Hi Paul, perhaps you could explain the building work you are carrying out on your own property/nature strip? I live next door and have been woken up on Sunday morning at 7am with building work. … and have piles of concrete on the drive next to my property left unsecured

michael quirk 10:56 am 03 Feb 18

Paul Costigan’s comments on the NCDC are timely.

The NCDC provided a great planning legacy on which to build including the development of new towns each with a centre containing major office employment, retailing and community facilities; a network of group and local centres; peripheral parkways, the inter-town transport spine linking the town centres with central Canberra, well planned suburbs connected to cycle and pedestrian networks and a highly valued open space network. Its planning and development policies provided high amenity to residents and responded the community’s preferences for low density living and the availability of cheap fuel.

At times the Commission’s planning was ahead of community preferences and land identified for higher density housing had to be replanned for lower density housing. The framework facilitated the timely and efficient delivery of social and physical infrastructure and avoided the “sprawl” that characterised the development of other Australian cities. It was the go to planning and development agency in Australia.

At the core of the NCDC was expertise in planning, design and development. If such expertise has been maintained within the ACT government there would have been a more effective response to the parameters shaping the development the city. Such expertise may have led to higher levels of employment in Gungahlin, a more modest development of commercial space at the Airport, better designed redevelopments, land release programs responsive to the housing demands of the community and designed to archive strategic planning outcomes rather than raise revenue and the provision of a busway rather than the unnecessary, expensive and soon to antiquated light rail.

The planning strategy for the city is in need of urgent review but the bureaucracy lacks expertise and only seems capable of implementing the half baked ideas of politicians rather than giving sound planning and development advice.

Craig Elliott 8:32 pm 01 Feb 18

The Bush capital....I think not...take a drive down the main road of Harrison...more like concrete jungle....high destinty overload...poor quality build...government has lots control...all this will keep high pressure on houses with good size blocks within established suburbs

Kim Fischer 9:57 pm 31 Jan 18

I wrote this article on the NCDC. http://kimfischer.com.au/515-2/

    Mark Dando 10:14 am 01 Feb 18

    'As voters, the onus now falls on all of us to take responsibility for the system of government we have and make it the best we possibly can.' Well put.

    Do you still know the source of your quote:

    'Canberra as a place came to express the expectations and agenda of Australia’s administrative elite in the nation-building era – ordered, rational, expansive and expensive.'

    The link is broken.

....

> _ACTIONS TO TAKE_:
- 1) In the NCDC comment thread, what outcomes does michael quirk say planning and development expertise within the ACT government may have led to?
- 2) Why, according to the NCDC comment thread, did some land identified for higher density housing have to be replanned?
- 3) Write the next comment in the NCDC comment thread, following on from its last line.
The items on this page play no part in what is asked here.

....

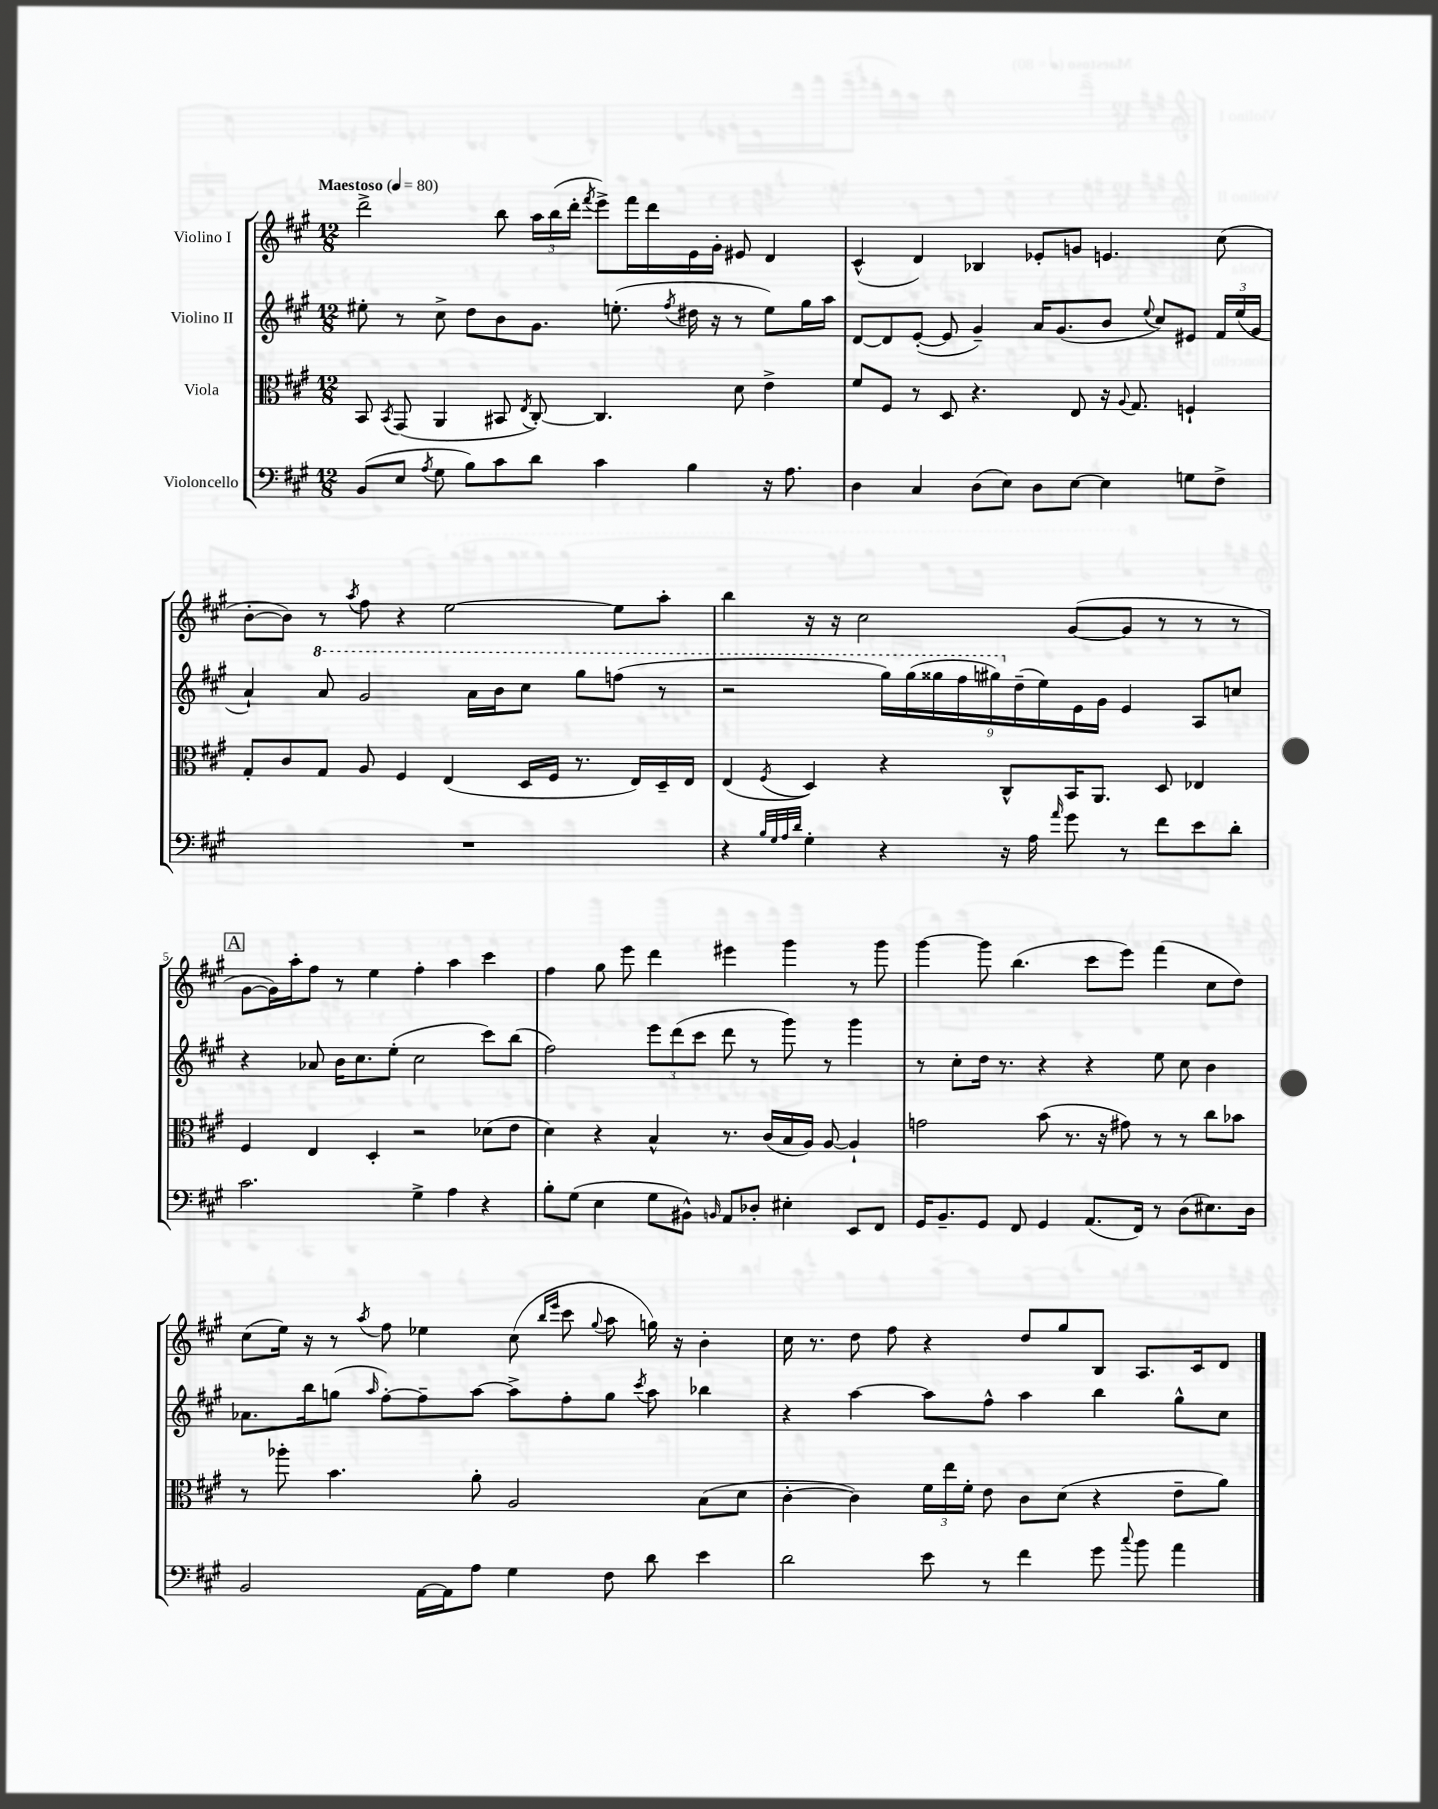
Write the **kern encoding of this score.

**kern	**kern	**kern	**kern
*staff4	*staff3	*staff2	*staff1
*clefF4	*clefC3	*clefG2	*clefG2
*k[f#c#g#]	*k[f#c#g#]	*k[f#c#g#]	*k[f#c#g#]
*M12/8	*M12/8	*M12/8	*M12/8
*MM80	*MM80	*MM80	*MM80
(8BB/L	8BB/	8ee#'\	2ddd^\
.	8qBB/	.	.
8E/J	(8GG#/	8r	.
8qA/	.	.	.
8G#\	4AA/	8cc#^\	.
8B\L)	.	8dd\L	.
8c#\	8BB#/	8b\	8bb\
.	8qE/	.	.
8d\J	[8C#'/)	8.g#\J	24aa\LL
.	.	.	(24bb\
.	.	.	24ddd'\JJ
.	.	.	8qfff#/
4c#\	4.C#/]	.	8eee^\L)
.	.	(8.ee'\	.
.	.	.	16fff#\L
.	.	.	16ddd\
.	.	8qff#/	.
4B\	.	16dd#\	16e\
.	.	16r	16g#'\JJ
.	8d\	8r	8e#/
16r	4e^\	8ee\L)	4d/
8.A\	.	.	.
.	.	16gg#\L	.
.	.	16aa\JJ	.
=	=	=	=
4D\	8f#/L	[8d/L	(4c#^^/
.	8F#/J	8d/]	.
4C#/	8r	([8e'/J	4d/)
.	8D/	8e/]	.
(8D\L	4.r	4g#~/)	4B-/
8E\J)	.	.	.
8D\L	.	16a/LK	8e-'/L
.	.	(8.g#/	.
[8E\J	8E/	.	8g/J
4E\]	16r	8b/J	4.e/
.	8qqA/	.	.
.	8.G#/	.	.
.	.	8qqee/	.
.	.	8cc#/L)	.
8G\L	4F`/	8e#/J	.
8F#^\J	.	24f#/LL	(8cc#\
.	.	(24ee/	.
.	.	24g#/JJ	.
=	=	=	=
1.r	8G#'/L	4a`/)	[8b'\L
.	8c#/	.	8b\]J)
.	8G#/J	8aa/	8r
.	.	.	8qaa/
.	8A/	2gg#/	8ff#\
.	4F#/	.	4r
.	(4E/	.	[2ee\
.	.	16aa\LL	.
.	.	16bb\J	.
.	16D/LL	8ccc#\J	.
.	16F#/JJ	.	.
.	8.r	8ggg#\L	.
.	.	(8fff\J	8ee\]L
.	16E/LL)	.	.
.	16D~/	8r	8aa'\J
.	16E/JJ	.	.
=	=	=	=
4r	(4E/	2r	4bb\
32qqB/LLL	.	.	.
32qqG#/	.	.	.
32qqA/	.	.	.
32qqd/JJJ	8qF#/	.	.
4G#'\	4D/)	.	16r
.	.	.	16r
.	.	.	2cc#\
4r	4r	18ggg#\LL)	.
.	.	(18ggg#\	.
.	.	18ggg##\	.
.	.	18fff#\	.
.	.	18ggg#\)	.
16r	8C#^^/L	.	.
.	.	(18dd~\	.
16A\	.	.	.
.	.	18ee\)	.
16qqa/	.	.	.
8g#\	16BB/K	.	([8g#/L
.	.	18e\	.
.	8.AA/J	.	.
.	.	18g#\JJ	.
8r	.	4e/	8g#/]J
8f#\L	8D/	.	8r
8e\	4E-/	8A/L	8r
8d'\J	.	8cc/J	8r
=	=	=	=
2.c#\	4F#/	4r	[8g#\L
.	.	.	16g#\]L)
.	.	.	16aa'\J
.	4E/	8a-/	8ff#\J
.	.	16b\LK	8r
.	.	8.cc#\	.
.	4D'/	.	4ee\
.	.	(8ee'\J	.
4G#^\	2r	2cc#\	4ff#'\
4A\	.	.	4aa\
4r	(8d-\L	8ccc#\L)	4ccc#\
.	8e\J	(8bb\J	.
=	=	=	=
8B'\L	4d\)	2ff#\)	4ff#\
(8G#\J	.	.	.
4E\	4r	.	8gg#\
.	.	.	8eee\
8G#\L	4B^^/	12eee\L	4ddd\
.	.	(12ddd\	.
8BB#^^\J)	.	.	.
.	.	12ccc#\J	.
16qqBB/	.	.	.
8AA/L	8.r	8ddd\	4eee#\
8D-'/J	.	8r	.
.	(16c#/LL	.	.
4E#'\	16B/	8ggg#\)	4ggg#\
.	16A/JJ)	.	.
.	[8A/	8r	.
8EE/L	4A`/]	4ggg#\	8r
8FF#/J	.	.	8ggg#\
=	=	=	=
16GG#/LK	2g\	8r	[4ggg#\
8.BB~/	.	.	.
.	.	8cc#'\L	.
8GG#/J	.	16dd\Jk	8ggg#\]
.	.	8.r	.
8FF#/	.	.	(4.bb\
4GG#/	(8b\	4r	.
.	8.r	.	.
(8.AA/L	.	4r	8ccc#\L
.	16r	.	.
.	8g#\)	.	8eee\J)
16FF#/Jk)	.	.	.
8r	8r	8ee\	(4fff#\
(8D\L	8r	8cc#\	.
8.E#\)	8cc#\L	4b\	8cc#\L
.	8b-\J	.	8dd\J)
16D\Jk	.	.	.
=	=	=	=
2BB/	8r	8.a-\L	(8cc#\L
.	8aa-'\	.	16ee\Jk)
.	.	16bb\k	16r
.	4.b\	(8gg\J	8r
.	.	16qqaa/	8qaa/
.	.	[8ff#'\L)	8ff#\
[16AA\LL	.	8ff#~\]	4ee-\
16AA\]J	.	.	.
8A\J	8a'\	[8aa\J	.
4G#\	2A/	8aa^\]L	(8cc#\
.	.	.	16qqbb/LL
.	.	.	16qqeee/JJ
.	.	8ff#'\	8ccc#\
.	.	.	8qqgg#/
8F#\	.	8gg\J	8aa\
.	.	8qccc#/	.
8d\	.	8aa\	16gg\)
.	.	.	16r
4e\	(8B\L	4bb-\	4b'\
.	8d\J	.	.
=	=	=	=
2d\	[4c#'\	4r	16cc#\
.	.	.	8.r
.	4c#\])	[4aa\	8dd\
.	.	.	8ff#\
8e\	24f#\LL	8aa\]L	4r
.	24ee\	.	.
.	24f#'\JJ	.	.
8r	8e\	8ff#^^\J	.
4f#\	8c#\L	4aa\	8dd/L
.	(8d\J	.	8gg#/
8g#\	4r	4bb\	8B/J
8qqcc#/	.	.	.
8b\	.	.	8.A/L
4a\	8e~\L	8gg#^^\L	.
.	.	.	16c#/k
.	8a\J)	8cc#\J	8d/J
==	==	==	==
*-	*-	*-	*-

....

> _OUTPUTS_:
- 1)
- Higher levels of employment in Gungahlin
- A more modest development of commercial space at the Airport
- Better designed redevelopments
- Land release programs responsive to the community's housing demands rather than aimed at raising revenue
- A busway instead of light rail

- 2) The Commission's planning was at times ahead of community preferences. As a result, land set aside for higher density housing had to be replanned for lower density housing.

- 3)
    Kim Fischer 6:22 pm 04 Feb 18

    Refresh the page. Hopefully the link should work now.

Mark Dando 11:54 am 31 Jan 18

I grew up in Canberra under the NCDC, and was involved in their attempts at community consultation. Well-intentioned but clueless technocrats who believed that every social need could be met by a civil engineering solution. Former NCDC Commissioner Tony Powell still lives here and his comments, regularly reported by the Canberra Times (http://www.canberratimes.com.au/act-news/canberra-risks-losing-its-character-altogether-former-planning-head-tony-powell-20170515-gw4vvm.html) shows he hasn't learnt a thing. Canberra was a fragmented set of suburbs in search of a city. Despite obvious signs even then of environmental, social and economic change, the NCDC built for a 1950s-60s environment based on assumptions about life-time employment with a single employer, single-income families, unlimited reserves of fossil fuels and central planning of the economy. I left as soon as I could and only came back a couple of years ago because Canberra is morphing into a city despite the efforts of grumpy old men like Powell and Paul Costigan.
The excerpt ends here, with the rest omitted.